Doch die ausbleibende Verwesung ist nicht das einzige Problem. In vielen Leichen befinden sich hohe Dosen an Antibiotika und Kontrastmitteln, Amalgam und Blei sowie das Allergien hervorrufende Leichengift Cadaverin. Ein neues Gefahrenpotential - und reichlich Forschungsbedarf für die Bodenkunde. "Wenn solche Stoffe im Wasser gelöst werden, besteht vor allem in sandigen und kiesigen Böden die Gefahr, dass sie unser Grundwasser belasten," meint der Bodenkundler Professor Reiner Horn von der Universität Kiel. Das könnte auch für die sandigen Böden in Berlin und Brandenburg zum Problem werden.
Betonkammern
Damit sich solche Umweltgifte nicht in Boden und Grundwasser verlagern, haben einige Bestattungsfirmen ganz neuartige Grabsysteme entwickelt. Sie bestatten die Leichen in abgeschlossenen Kammern aus Beton. Und auch die Wachsleichenbildung soll im Ansatz verhindert werden. "Wir statten die Grabkammern einfach mit Luftschleusen aus", erklärt Günter Ackermann, Geschäftsführer einer Stuttgarter Bestattungsfirma. "Bei Hochdruck kriegen wir so Sauerstoff rein, bei Tiefdruck strömen die Verwesungsgase aus."
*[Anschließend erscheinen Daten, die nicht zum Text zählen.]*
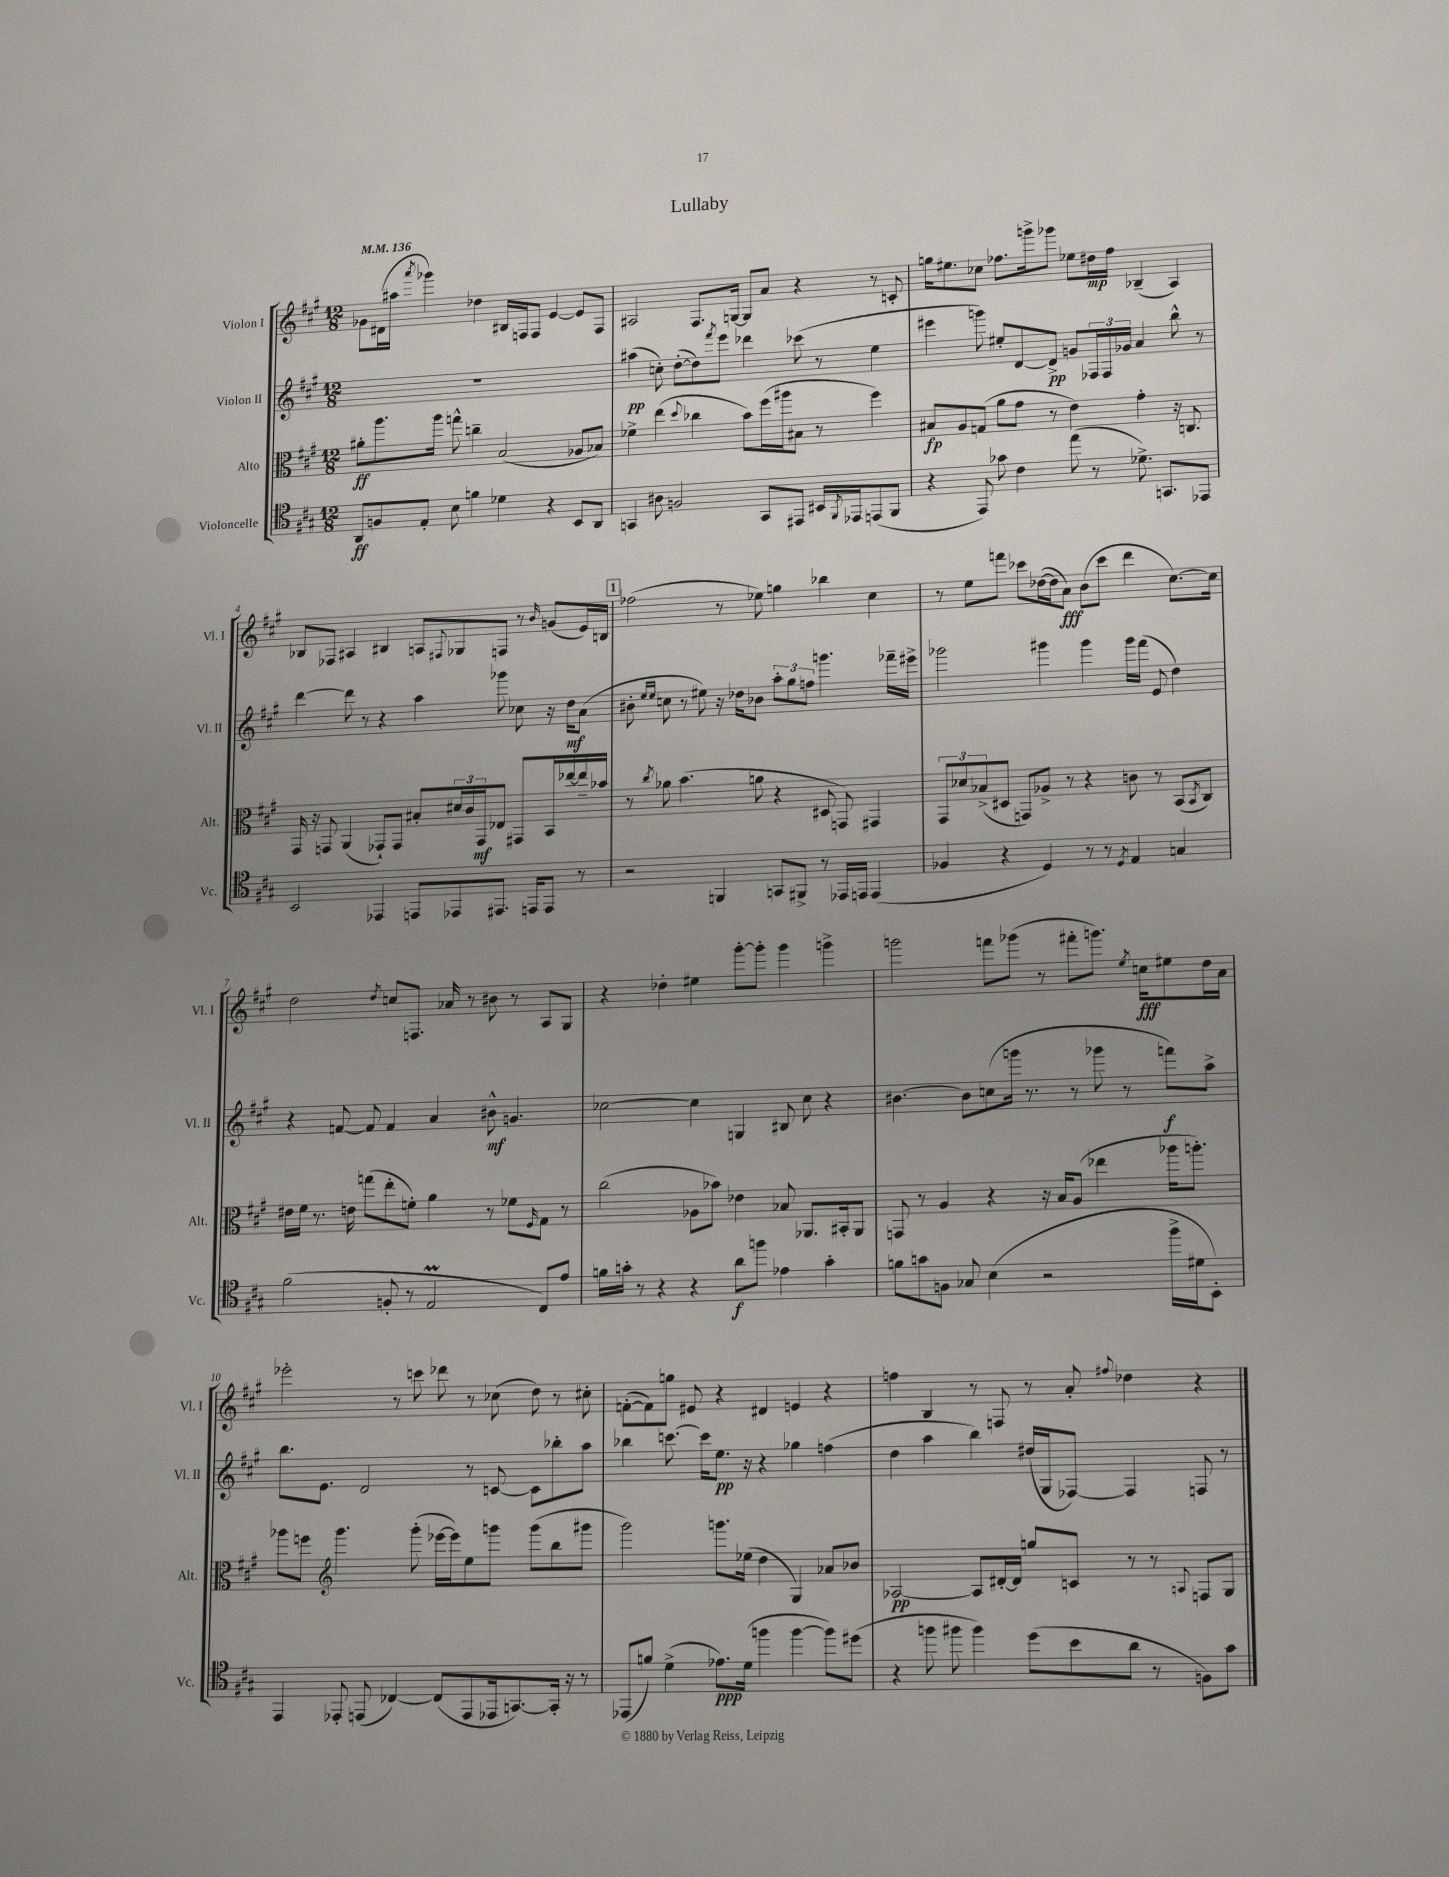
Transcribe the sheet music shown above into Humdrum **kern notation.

**kern	**kern	**kern	**kern
*staff4	*staff3	*staff2	*staff1
*clefC4	*clefC3	*clefG2	*clefG2
*k[f#c#g#]	*k[f#c#g#]	*k[f#c#g#]	*k[f#c#g#]
*M12/8	*M12/8	*M12/8	*M12/8
*MM136	*MM136	*MM136	*MM136
8AA/L	8a#'\L	1.r	8g-\L
8F/	8.aa\	.	(16d#\L
.	.	.	16aa#\JJ
.	.	.	8qaaa/
8E'/J	.	.	4ggg-\)
.	16aa\Jk	.	.
8B\	8gg^^\	.	.
4f\	4cc~\	.	4dd-\
4d-\	(2B/	.	16B#/LL
.	.	.	16F/J
.	.	.	8F/J
4r	.	.	[4e/
8BB/L	8A-/L	.	8e/]L
8AA/J	8B-/J)	.	8F/J
=	=	=	=
4GG/	4f-^\	(4aa#\	2A#/
8A#\	(4ee\	8cc'\)	.
2F/	.	([8dd'\L	.
.	8qqdd/	.	.
.	4cc-\	8dd\])	8.F#/L
.	.	8qfff#/	.
.	.	8eee\J	.
.	.	.	[16G/Jk
.	8b\L)	4ddd-\	8G/]L
8GG/L	(16ff#\L	.	8a/J
.	16aa#\J	.	.
8EE#/J	8B#\J	(8ccc-\	4r
16BB#/LL	8r	8r	.
8qFF#/	.	.	.
16EE-/J	.	.	.
(8EE/	4ff#\)	4ee\	8r
8FF#/J	.	.	8c'/
=	=	=	=
4r	8B#/L	4eee#\	16gg\LK
.	.	.	8.ee#\
.	8A/	.	.
8EE/)	(8G/J	8ggg\)	8cc-\J
8g-\	8a\L	8ee#'/L	8.ff-\L
4c#\	8g#\J	[8d/	.
.	.	.	16ggg^\k
.	8r	8d^/]J	8ggg-\J
(8ee\	4e\)	8g/L	8ee-\L
8r	.	24F-/L	16dd#\L
.	.	24F-/	.
.	.	.	16ff-\JJ
.	.	24g-/JJ	.
8.d-^\)	4g#'\	4a/	(4B-~/
8.GG/L	.	.	.
.	16r	8bb^^\	4A/)
.	8.C/	.	.
8EE-/J	.	8r	.
=	=	=	=
2BB/	16GG#/	[4ddd\	8B-/L
.	16r	.	.
.	8GG/	.	8F-/J
.	(4AA/	8ddd\]	4A#/
.	.	8r	.
4EE-/	8GG-`/L)	4r	4B#/
.	8GG-/J	.	.
8EE/L	8B#'/L	4aa\	8A/L
.	.	.	8qqF#/
8EE-/	24d#/L	.	8G-/
.	24c#/	.	.
.	24GG-/J	.	.
8.EE#/J	8E-/J	8ggg-\	8F/J
.	8GG#/L	8cc-\	8r
16EE/LK	.	.	.
.	.	.	16qqb/
8EE/J	16BB/L	16r	(8g/L
.	[16ee-/	16dd\LK	.
8r	16ee-~/]	(8a\J	16e/L)
.	16b-/JJ	.	16B/JJ
=	=	=	=
2r	8r	8b#'\	(2ff-\
.	.	16qqee/LL	.
.	8qcc#/	16qqee/JJ	.
.	8a-\	8cc\	.
.	(4.b\	8r	.
.	.	8ee#\)	.
4FF/	.	16r	8r
.	.	16dd-\LK	.
.	8a\	8b-\J	8ee-\)
8GG/L	4r	12aa'\L	4gg\
.	.	12gg#\	.
8FF#^/J	.	.	.
.	.	12ff\J	.
8r	8D#/	4.ggg\	4bb-\
16EE-/LL	8GG/)	.	.
16EE/JJ	.	.	.
(4EE/	4GG#/	.	4cc#\
.	.	16fff-~\LL	.
.	.	16eee#^\JJ	.
=	=	=	=
4F-/	12GG#/L	2ggg-\	8r
.	12d-/	.	.
.	.	.	8ee\L
.	(12B-^/	.	.
4r	8D#/J	.	8fff\J
.	8GG/L)	.	8ccc-\L
4D/)	8A-^/J	4ggg#\	([16dd-\L
.	.	.	16dd-\]J
.	8r	.	8a\J)
8r	4r	4ggg#\	(8b\L
8r	.	.	8ccc-\J
8qD/	.	.	.
4E/	8c\	16ggg#\LL	4ddd\
.	.	(16fff#\JJ	.
.	8r	8e/	.
4G/	(8BB/L	4dd\)	[8.cc#\L)
.	8qBB/	.	.
.	8C#/J)	.	.
.	.	.	16cc#\]Jk
=	=	=	=
(2f#\	16e#\LL	4r	2dd\
.	16f#\JJ	.	.
.	8.r	.	.
.	.	[8f/	.
.	16e\	.	.
.	(8gg\L	8f/]	.
.	.	.	8qdd/
8F'/	8ee'\	4f/	8cc/L
8r	8f'\J)	.	8.F/J
2E/	4a\	4a/	.
.	.	.	16a-/
.	.	.	8r
.	8r	8b#^^\	8b#\
.	8f-\L	4.g/	8r
.	16qqF#/	.	.
8C#/L)	8G#\J	.	8A/L
8e/J	8r	.	8G#/J
=	=	=	=
16f\LL	(2cc#\	[2cc-\	4r
16g'\JJ	.	.	.
8r	.	.	.
4r	.	.	4dd-'\
4r	8A-\L	4cc-\]	4ee#\
.	8b-\J)	.	.
8a\L	4e-\	4G/	[8ggg#'\L
8ff\J	.	.	8ggg#'\]J
4e-\	8B-/	8B#/	4ggg#\
.	8.AA-/L	8cc-\	.
4g'\	.	4r	4ggg^\
.	16BB#'/k	.	.
.	8AA-/J	.	.
=	=	=	=
8f\L	8GG/	[4.b#\	2ggg\
8g\	8r	.	.
8F\J	4A/	.	.
8G-/	.	8b#\]L	.
(4B\	4r	(8cc\	8fff\L
.	.	16ggg\Jk	(8ggg-\J
.	.	8.r	.
2r	16r	.	8r
.	16B/LK	.	.
.	(8A/J	8r	8fff#'\L
.	4ee-\	8ggg-\	8.ggg\J)
.	.	8r	.
.	.	.	8qee/
.	.	.	16cc\LK
16ff#^\LL	16aa-\LK	8fff\L)	8ee#\
16d#\J	8.aa'\J)	.	.
8BB'\J)	.	8aa^\J	16dd\L
.	.	.	16a\JJ
=	=	=	=
4EE/	8aa-\L	8.bb\L	2eee-'\
.	8ff\J	.	.
.	.	8.e\J	.
*	*clefG2	*	*
8EE-'/	4.ggg#\	.	.
(8EE/	.	2d/	.
[4C-/)	.	.	8r
.	(8ggg#'\	.	8ccc\
(8C-/]L	[16eee-\LL	.	8ddd-\
.	16eee-\]J)	.	.
8EE/	8ee\	8r	8r
16EE-/k	8ggg\J	[8c/	(8cc-\
[8.GG/)	.	.	.
.	(8ggg\L	8c\]L	8dd\)
16GG'/]Jk	8bb\	8bb-'\	8r
16r	.	.	.
8r	8ggg#\J	8aa\J	8cc#'\
=	=	=	=
(8EE-/L	2ggg#\)	4bb-\	([8f'\L
8f/J)	.	.	8f\])
(4d^\	.	[8.ccc\	8gg\J
.	.	.	8e#/
.	.	16ccc\]LK	.
8.e-\L)	8.ggg\L	8.ee\J	4r
(16d\Jk	(16ee-\Jk	16r	.
4ff\	4dd\	4r	4d#/
[4ff\	4G#/)	4gg-\	4e/
8ff\]L)	8a-/L	(4ff\	4r
(8dd#\J	8b-/J	.	.
=	=	=	=
4r	[2A-/	4dd\	4ff\
8ff\	.	4aa\	4B/
8ff#\	.	.	.
4ff#\)	8A-/]L	4bb\)	8r
.	[16d#'/L	.	8F/
.	16d#/]JJ	.	.
(8dd\L	8gg/L	(16dd#/LL	8r
.	.	16G#/J	.
8b\	8c/J	[8F-/J)	8a'/
.	.	.	8qqff#/
8a\J	8r	4F-/]	4dd-\
8r	8r	.	.
.	8qqA/	.	.
8F\L)	8F/L	8F/	4r
8g#\J	8G#/J	8r	.
==	==	==	==
*-	*-	*-	*-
Doch es gibt auch noch andere Lösungen, wie etwa Grabhüllen aus Geotextilgewebe. Sie werden in das fertig ausgehobene Grab gehängt, wo der Sarg dann hineingelassen werden kann. Der Vorteil: Das System ist an jedem Ort auf dem Friedhof sofort einsetzbar und es werden keinerlei Baumaßnahmen benötigt.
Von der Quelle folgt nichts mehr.